Vilsack encouraged producers to look into CRP's other enrollment opportunities offered on a continuous, non-competitive, sign-up basis.
CRP has a 27-year legacy of successfully protecting the nation's natural resources through voluntary participation, while providing significant economic and environmental benefits to rural communities across the United States. Producers enrolled in CRP plant long-term, resource-conserving covers to improve the quality of water, control soil erosion and develop wildlife habitat. In return, USDA provides participants with rental payments and cost-share assistance. Contract duration is between 10 and 15 years. Currently, 27 million acres are enrolled in CRP through 700,000 contracts on 390,000 farms throughout the U.S., with enrollment in 49 states and Puerto Rico. Contracts on an estimated 3.3 million acres will expire on Sept. 30, 2013. Enrollment authority for all types of CRP, which had expired Sept. 30, 2012, was extended through 2013 by the American Taxpayer Relief Act of 2012.
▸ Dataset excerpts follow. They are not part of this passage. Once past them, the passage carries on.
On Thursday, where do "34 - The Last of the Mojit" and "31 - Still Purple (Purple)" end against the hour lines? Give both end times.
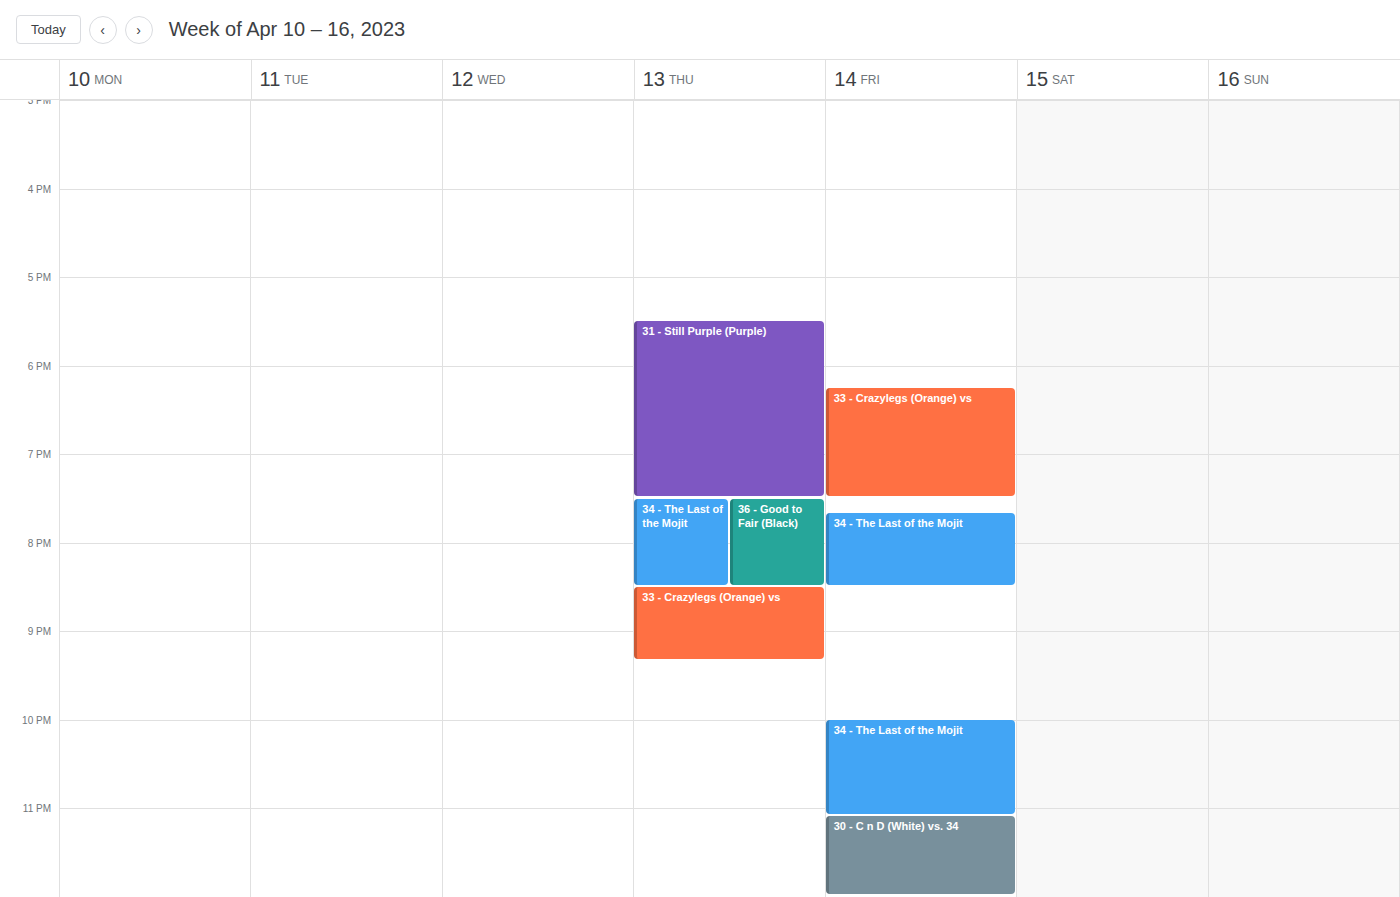
"34 - The Last of the Mojit": 8:30 PM, halfway between the 8 PM and 9 PM lines. "31 - Still Purple (Purple)": 7:30 PM, halfway between the 7 PM and 8 PM lines.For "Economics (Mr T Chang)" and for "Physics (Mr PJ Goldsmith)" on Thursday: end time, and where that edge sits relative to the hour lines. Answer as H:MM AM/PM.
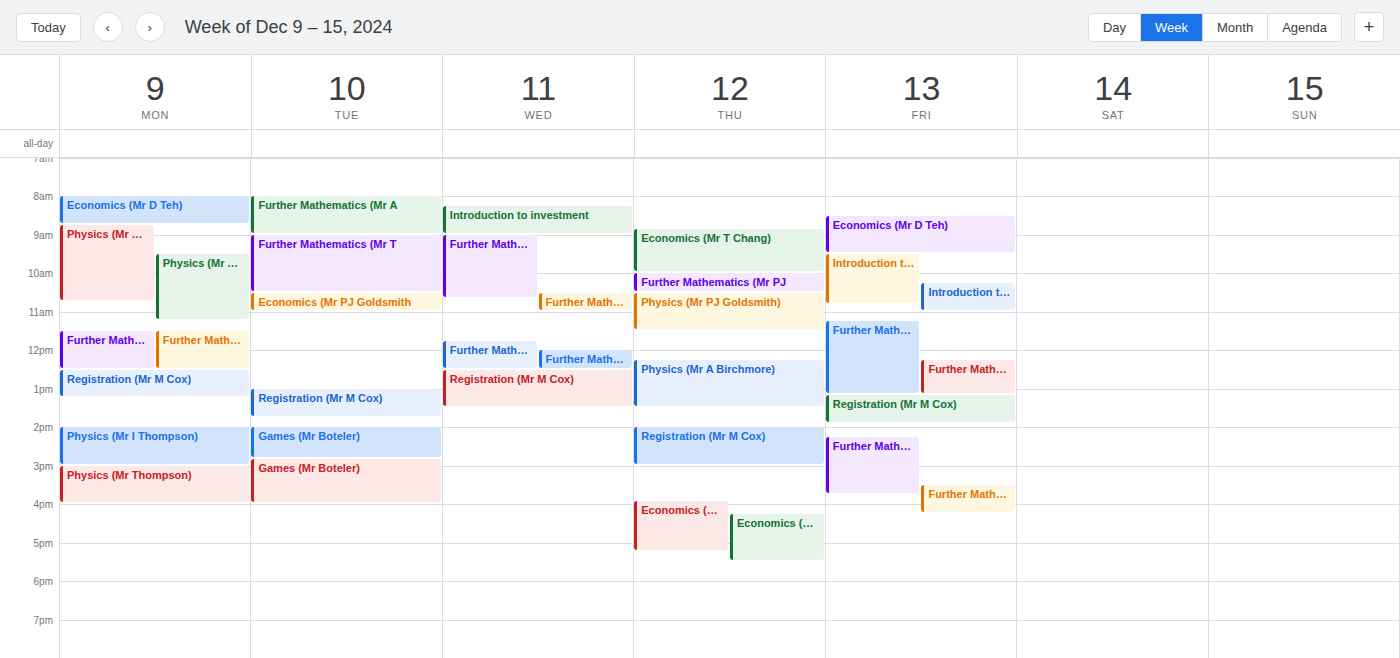
"Economics (Mr T Chang)": 10:00 AM, exactly on the 10 AM line. "Physics (Mr PJ Goldsmith)": 11:30 AM, halfway between the 11 AM and 12 PM lines.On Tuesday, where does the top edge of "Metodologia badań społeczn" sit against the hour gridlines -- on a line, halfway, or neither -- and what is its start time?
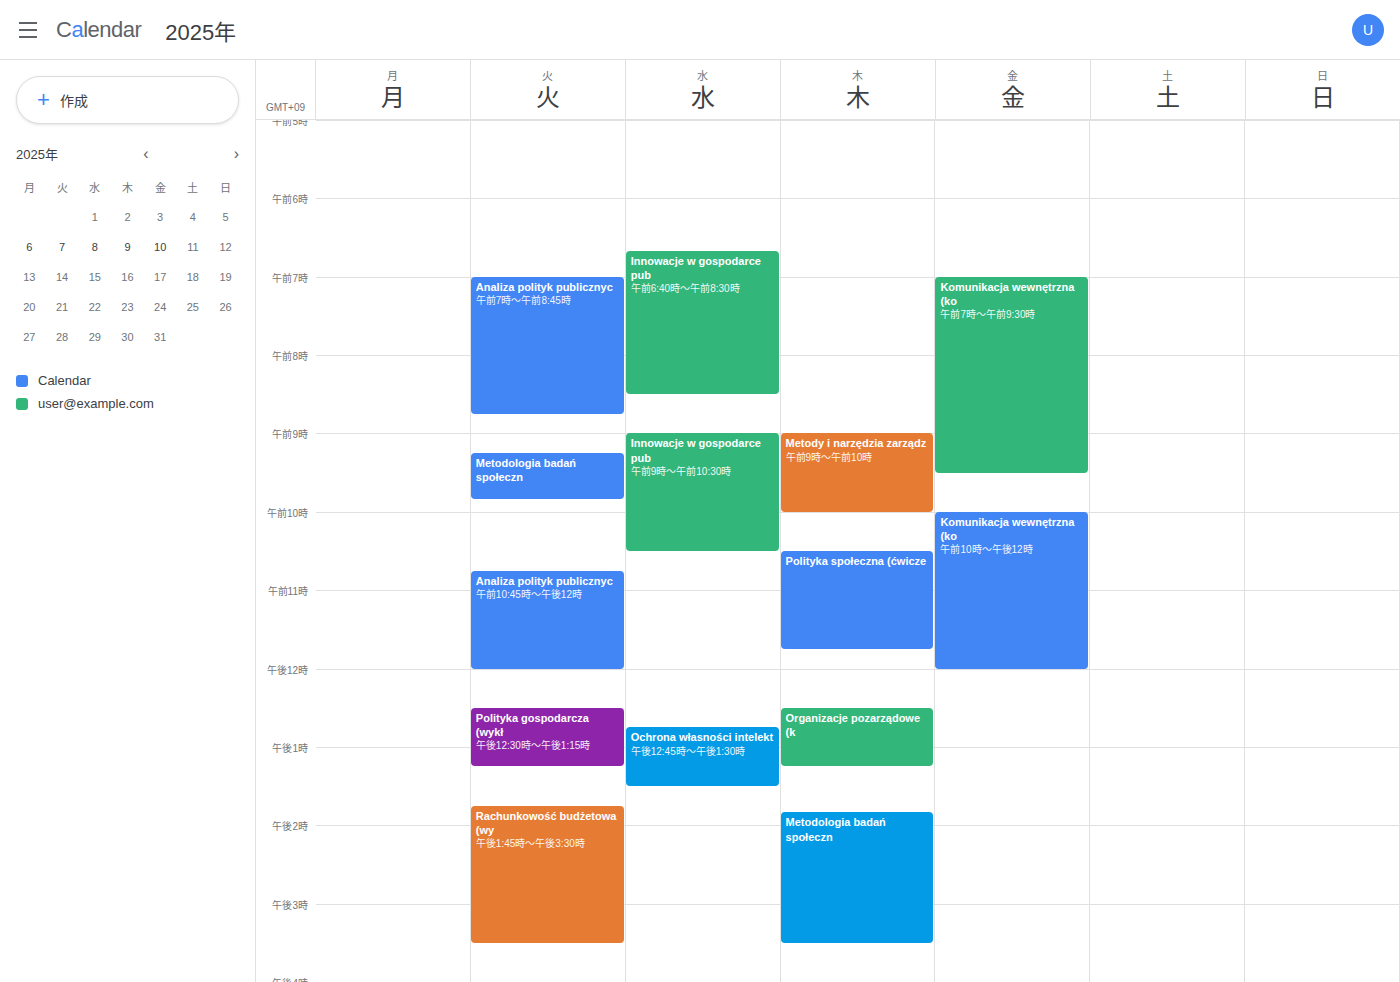
9:15 AM -- neither: a quarter of the way from the 9 AM line to the 10 AM line.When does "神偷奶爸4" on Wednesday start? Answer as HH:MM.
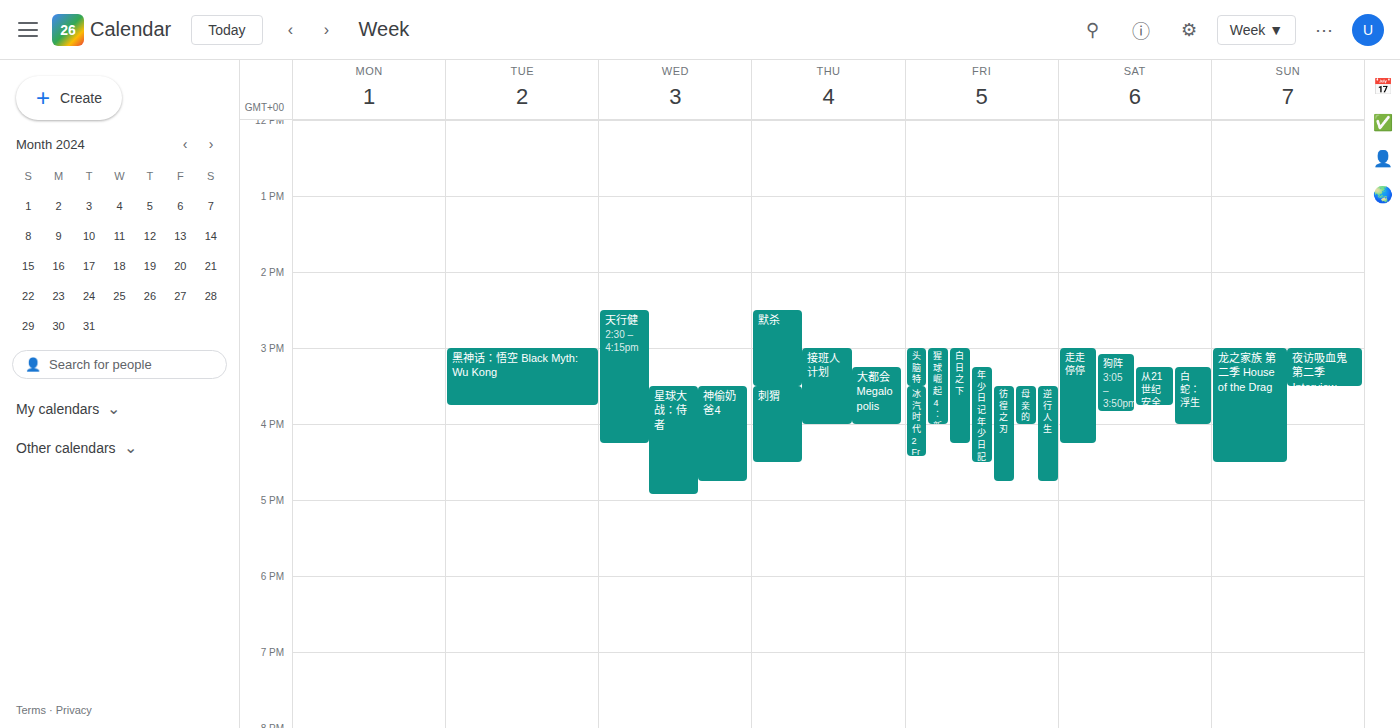
15:30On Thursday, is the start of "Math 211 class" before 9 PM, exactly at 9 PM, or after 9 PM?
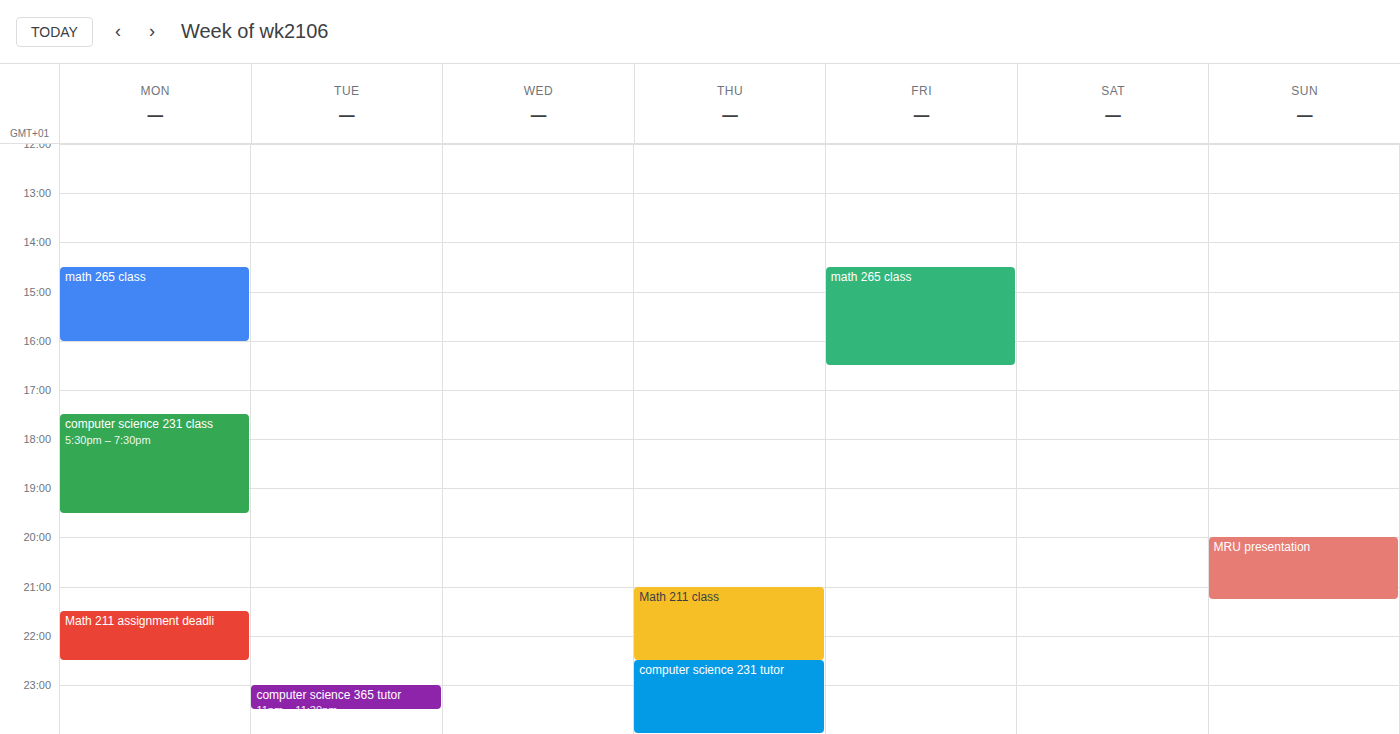
9:00 PM -- exactly at 9 PM, on the 9 PM line.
Offers for general sign-up CRP contracts are ranked according to an Environmental Benefits Index (EBI). USDA's Farm Service Agency (FSA) collects data for each of the EBI factors based on the relative environmental benefits for the land offered. FSA uses the following factors to assess the environmental benefits for the land offered:
- Wildlife habitat benefits resulting from covers on contract acreage;
- Water quality benefits from reduced erosion, runoff and leaching;
- On-farm benefits from reduced erosion;
- Benefits that will likely endure beyond the contract period;
- Air quality benefits from reduced wind erosion; and
CRP soil rental rates for non-irrigated cropland were updated this year to better reflect location and market conditions. A nationwide cap was placed on the maximum amount that may be paid per acre for the general sign-up. Taken together these steps help ensure that taxpayer dollars are spent in a fiscally responsible manner while producing the maximum environmental benefits for each dollar spent.
CRP is the largest USDA conservation program and continues to make major contributions to national efforts to improve water and air quality, prevent soil erosion, and protect the most sensitive areas including those prone to flash flooding and runoff. At the same time, CRP has helped increase populations of pheasants, quail and ducks and is recognized as benefiting certain rare species like the sage grouse, the lesser prairie chicken and other grassland birds. Highlights of CRP accomplishments include:
- The restoration of more than 2 million acres of wetlands and two million acres of riparian buffers;
- Prevention of more than 600 million pounds of nitrogen and more than 100 million pounds of phosphorous from flowing into our nation's streams, rivers, and lakes.
- Providing $1.8 billion annually to landowners — dollars that make their way into local economies, supporting small businesses and creating jobs; and
- Sequestering more carbon than any other conservation program in the country. By placing vulnerable cropland into conservation, CRP sequesters carbon in plants and soil and reduces both fuel and fertilizer usage. In 2011, CRP resulted in carbon sequestration equal to taking almost 10 million cars off the road.